Seven years ago, however, at the urging of his wife, Zurawski approached his father during a Christmas celebration and for the first time in his life, he hugged the older man. “It was very awkward. He was like a two-by-four, very stiff,” Zurawski remembers. “But eventually he put his hands around my waist, and hugged me back.”

The two men never talked about their differences. But almost every time they saw each other after that, they hugged. “It was my way of telling him that I loved him, that I accepted him,” Zurawski says.

Five years ago, the elder Zurawski was diagnosed with Alzheimer’s disease. And on New Year’s Day, 1994, he died of pneumonia at age 78.

Zurawski still grieves, but he says he feels resolved. In fact, it is the fond memories of his father that now prevail in his mind - and they’re helping him as he launches his own business. “I think of my father almost every day now,” he says. “I remember how dedicated he was. He had convictions and he stuck by them. That’s what I need in my own life.”

Ilardo, the psychologist, says that even men with strong ties to their fathers should expect months or years of recovery from a father’s death. The bonds between father and son are primal, he says, and a father’s death can create feelings of emptiness and aimlessness.

In addition, the responsibilities of the surviving son almost always increase. He often must care for his mother and other extended family. And he must begin to face his own mortality. For the first time, there is no giant of a man standing between him and the doors of death.

Expressing grief can take many forms.

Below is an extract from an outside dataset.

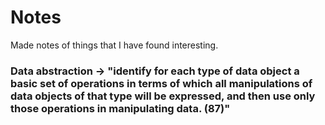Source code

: # Notes

Made notes of things that I have found interesting.

### Data abstraction -> "identify for each type of data object a basic set of operations in terms of which all manipulations of data objects of that type will be expressed, and then use only those operations in manipulating data. (87)"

Some men cry. Others talk with friends, siblings or counselors. Still others turn the pain into inspiration, dedicating themselves to being the father to their kids that they wanted their own father to be.

That’s what happened in Houck’s case. Houck had a close relationship with his only daughter as she grew up, but they drifted apart after she graduated from high school and moved out of state 10 years ago. As his father’s death approached, Houck began to make the effort to see his daughter on a regular basis.

“We’ve had a lot of long, very personal conversations,” Houck says.

“I know for sure that I will not repeat my father’s mistakes.”